** Your objective **
Please extract every line of the material below that contains the word "Новосибирской", copying each such line in full.

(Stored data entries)

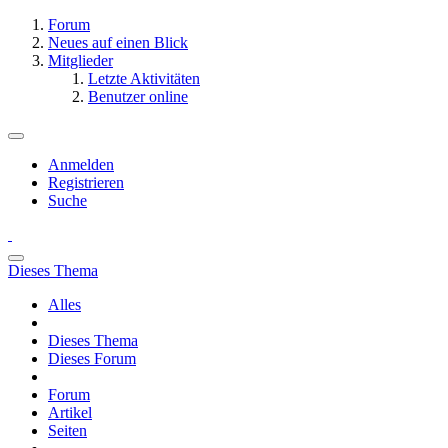
Forum
Neues auf einen Blick
Mitglieder
Letzte Aktivitäten
Benutzer online
Anmelden
Registrieren
Suche
Dieses Thema
Alles
Dieses Thema
Dieses Forum
Forum
Artikel
Seiten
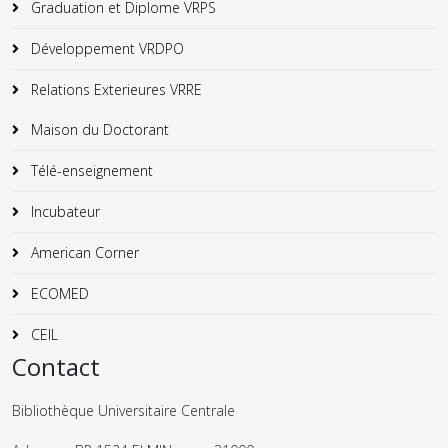
Graduation et Diplome VRPS
Développement VRDPO
Relations Exterieures VRRE
Maison du Doctorant
Télé-enseignement
Incubateur
American Corner
ECOMED
CEIL
Contact
Bibliothèque Universitaire Centrale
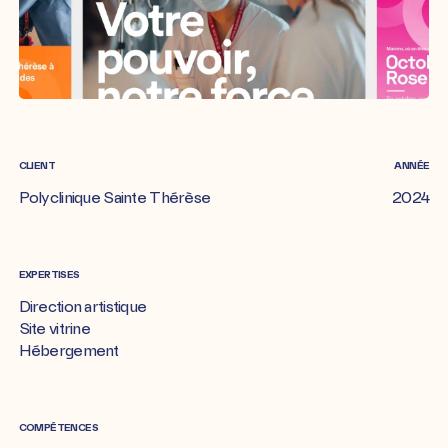
CLIENT
ANNÉE
Polyclinique Sainte Thérèse
2024
EXPERTISES
Direction artistique
Site vitrine
Hébergement
COMPÉTENCES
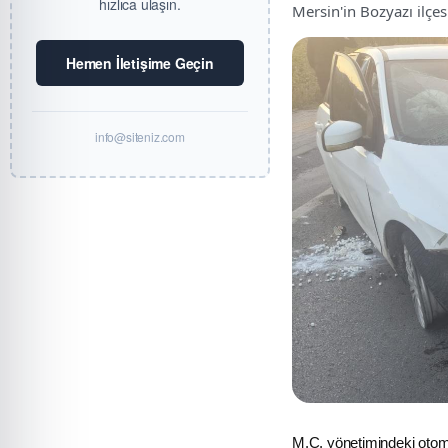
hızlıca ulaşın.
Mersin'in Bozyazı ilçe
Hemen İletişime Geçin
info@siteniz.com
M.Ç. yönetimindeki otomo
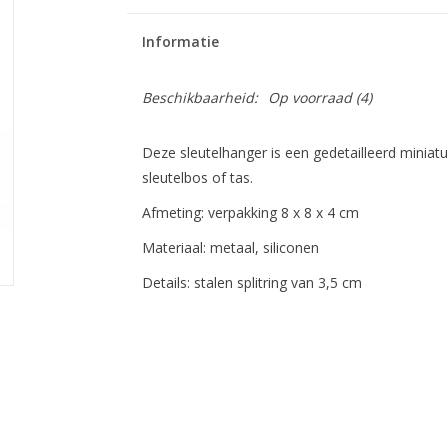
Informatie
Beschikbaarheid:
Op voorraad
(4)
Deze sleutelhanger is een gedetailleerd miniat
sleutelbos of tas.
Afmeting: verpakking 8 x 8 x 4 cm
Materiaal: metaal, siliconen
Details: stalen splitring van 3,5 cm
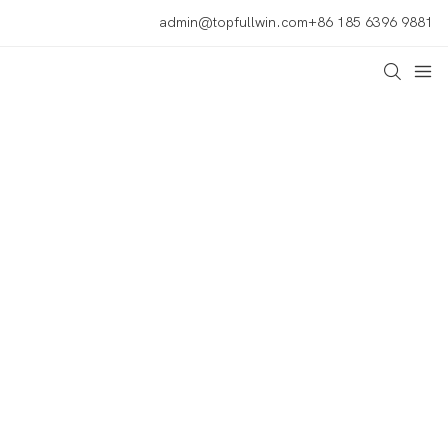
admin@topfullwin.com
+86 185 6396 9881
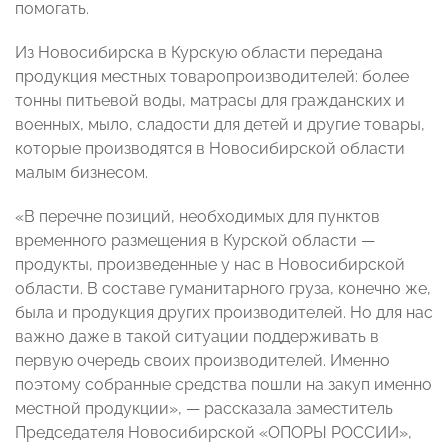
помогать.
Из Новосибирска в Курскую области передана
продукция местных товаропроизводителей: более
тонны питьевой воды, матрасы для гражданских и
военных, мыло, сладости для детей и другие товары,
которые производятся в Новосибирской области
малым бизнесом.
«В перечне позиций, необходимых для пунктов
временного размещения в Курской области —
продукты, произведенные у нас в Новосибирской
области. В составе гуманитарного груза, конечно же,
была и продукция других производителей. Но для нас
важно даже в такой ситуации поддерживать в
первую очередь своих производителей. Именно
поэтому собранные средства пошли на закуп именно
местной продукции», — рассказала заместитель
Председателя Новосибирской «ОПОРЫ РОССИИ»,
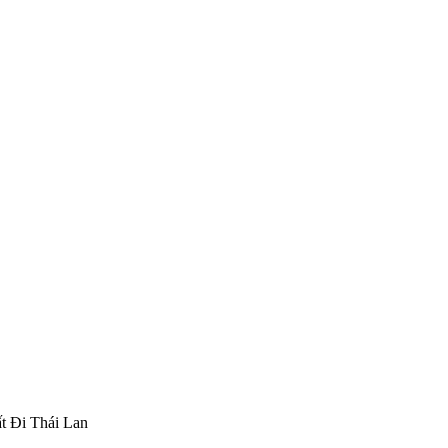
t Đi Thái Lan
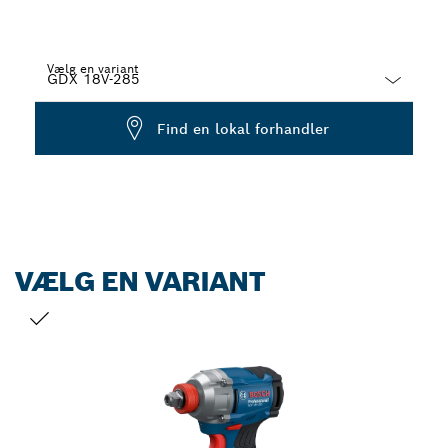
Vælg en variant
Dropdown
Find en lokal forhandler
closed
VÆLG EN VARIANT
DIT VALG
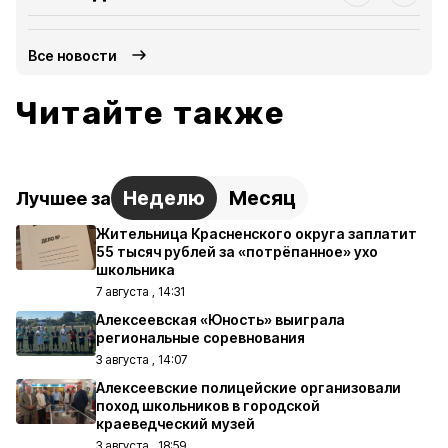
Все новости
Читайте также
Неделю
Месяц
Лучшее за
Жительница Красненского округа заплатит
55 тысяч рублей за «потрёпанное» ухо
школьника
7 августа , 14:31
Алексеевская «Юность» выиграла
региональные соревнования
3 августа , 14:07
Алексеевские полицейские организовали
поход школьников в городской
краеведческий музей
3 августа , 18:59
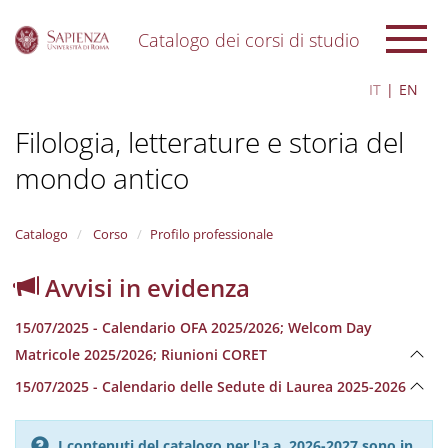
Catalogo dei corsi di studio
S
IT
EN
k
i
Filologia, letterature e storia del
p
t
mondo antico
o
m
a
i
Catalogo
Corso
Profilo professionale
n
c
Avvisi in evidenza
o
n
15/07/2025 - Calendario OFA 2025/2026; Welcom Day
t
e
Matricole 2025/2026; Riunioni CORET
n
15/07/2025 - Calendario delle Sedute di Laurea 2025-2026
t
I contenuti del catalogo per l'a.a. 2026-2027 sono in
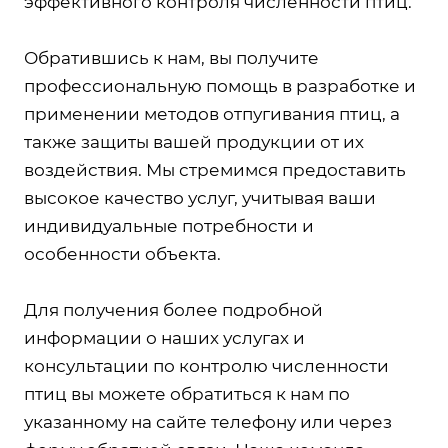
эффективного контроля численности птиц.
Обратившись к нам, вы получите
профессиональную помощь в разработке и
применении методов отпугивания птиц, а
также защиты вашей продукции от их
воздействия. Мы стремимся предоставить
высокое качество услуг, учитывая ваши
индивидуальные потребности и
особенности объекта.
Для получения более подробной
информации о наших услугах и
консультации по контролю численности
птиц вы можете обратиться к нам по
указанному на сайте телефону или через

** Answer box **
которые производятся в Новосибирской области
продукты, произведенные у нас в Новосибирской
Председателя Новосибирской «ОПОРЫ РОССИИ»,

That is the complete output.